Landscape Architecture

Course:

LARC 502

Instructors:

  • Fionn Byrne

City of Vancouver:

  • Andrea Wickham

Student Team:

  • Kelly Kang
  • Josh Fender

Strategy:

  • Climate Emergency Plan

City goal area:

  • Climate Leadership

Term:

Spring 2020

Summary

The fence signifies the property line between two neighbours; a separator between two private spaces. In Vancouver the high fence may also serve as a symbol of social isolation and social disconnection. Our project “Shared Boundaries” challenges this narrative through an integration of a shared planter box fence. 

This fence system speculates how food, water, and waste management could be shared among neighbours, with the goal of connecting the community at large. Through the introduction of a shared water/food/waste system along the fence line, neighbours can contribute to the sustainable goals of Vancouver’s Greenest City Action Plan. Neighbours can build stronger connections with one another as they work together to manage the system.

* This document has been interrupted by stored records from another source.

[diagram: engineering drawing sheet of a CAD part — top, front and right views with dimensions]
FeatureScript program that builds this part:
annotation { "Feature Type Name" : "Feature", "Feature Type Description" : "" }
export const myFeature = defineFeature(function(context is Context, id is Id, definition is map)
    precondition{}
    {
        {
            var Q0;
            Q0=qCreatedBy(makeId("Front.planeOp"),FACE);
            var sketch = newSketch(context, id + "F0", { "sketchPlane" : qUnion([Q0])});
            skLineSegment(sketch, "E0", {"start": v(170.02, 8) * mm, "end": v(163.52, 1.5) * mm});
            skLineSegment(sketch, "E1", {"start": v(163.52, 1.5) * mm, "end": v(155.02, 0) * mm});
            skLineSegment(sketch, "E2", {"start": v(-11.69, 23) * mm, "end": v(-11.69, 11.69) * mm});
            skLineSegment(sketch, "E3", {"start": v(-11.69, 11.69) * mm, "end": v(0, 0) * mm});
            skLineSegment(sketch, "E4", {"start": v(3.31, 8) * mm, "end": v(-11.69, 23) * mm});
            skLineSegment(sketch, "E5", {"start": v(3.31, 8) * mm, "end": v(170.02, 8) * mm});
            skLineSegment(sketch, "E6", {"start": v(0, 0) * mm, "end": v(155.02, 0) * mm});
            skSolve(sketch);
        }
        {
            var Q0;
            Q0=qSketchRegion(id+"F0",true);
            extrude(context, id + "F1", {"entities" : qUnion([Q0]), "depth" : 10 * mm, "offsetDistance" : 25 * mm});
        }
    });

Rainwater is harvested from roof drains directly into the fence garden boxes. Water that surpasses a certain level in water tanks could then be automatically released to the garden boxes to irrigate the fruits and vegetables. In the backyard, a shared chicken coop was designed to encourage interactions and shared ownership between neighbours while providing essential proteins. Household food waste, organic waste from the fence garden and the chicken coop can be used for compost, and later being reused as fertilizers for the garden. 

The water/ food/waste system will encourage each neighbor to share costs, time, material usage, and storage spaces; both benefiting by increasing overall productivity and efficiency, while still maintaining privacy by adjusting the height of the fences. This results in economic, social, and environmental benefits through this reclamation of the fence line.